Contoh lainnya, dalam sebuah pemilihan kepala desa, ketika seorang calon terpilih karena membagi-bagi uang pada penduduk, apakah Tuhan juga bisa disuap? Ketika kepala desa tersebut melakukan korupsi, apakah Tuhan bisa dipersalahkan? Tapi, biarlah itu menjadi polemik di kalangan politisi, karena tulisan ini lebih kepada penggunaan adagium tersebut dalam konteks ilmu hukum.
Pasalnya, dalam penerapan hukum pun, adagium ini sering dipakai, meski tidak secara langsung diucapkan. Padahal, dalam penerapan hukum, cara pikir tersebut harus diharamkan. Suara rakyat tidak serta merta (mestinya) menjadi hukum, tanpa adanya bukti yang kuat.

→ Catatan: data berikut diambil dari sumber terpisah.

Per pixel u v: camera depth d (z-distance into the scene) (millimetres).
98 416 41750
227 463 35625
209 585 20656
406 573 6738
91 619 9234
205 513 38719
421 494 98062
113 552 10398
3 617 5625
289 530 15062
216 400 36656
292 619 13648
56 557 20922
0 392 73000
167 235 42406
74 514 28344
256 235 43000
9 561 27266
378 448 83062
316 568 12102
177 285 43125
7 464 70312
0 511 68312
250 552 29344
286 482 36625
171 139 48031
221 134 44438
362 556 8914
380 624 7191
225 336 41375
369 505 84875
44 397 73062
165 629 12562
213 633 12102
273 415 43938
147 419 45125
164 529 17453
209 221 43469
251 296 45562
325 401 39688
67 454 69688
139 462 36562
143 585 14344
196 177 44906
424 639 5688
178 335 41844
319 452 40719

Dalam bukunya berjudul Peradilan yang Sesat (Grafiti Pers, 1983), Hermann Mostar berkisah. Pada tahun 1854 di Kota Eldagsen, Hannover, Jerman, seorang wanita bernama Charlotte Hartmann ditemukan tewas terbunuh. Sejumlah perhiasan dan uang milik korban raib. Kasus ini membuat gempar lantaran desa itu dikenal sangat aman dan penduduknya saling kenal. Karena itu, tiba-tiba saja muncul tuduhan pada dua orang pria semata-mata karena keduanya dikenal sebagai warga yang suka mencuri dan berpenampilan tak sedap.
Meski Busse dan Ziegenmeyer sudah memberi alibi, tak ada saksi yang menguatkan. Penduduk pun memaksa pengadilan mendakwa yang bersangkutan karena tak ada lagi warga yang punya motif melakukan pembunuhan. Pihak pengadilan, karena terus didesak akhirnya menyidangkan kasus itu untuk memberi ketenangan bagi penduduk yang terus dihantui ketakutan adanya pembunuh yang berkeliaran. Persidangan berjalan berat sebelah. Motif yang memberatkan keduanya diungkap, sedangkan hal yang meringankan disimpan.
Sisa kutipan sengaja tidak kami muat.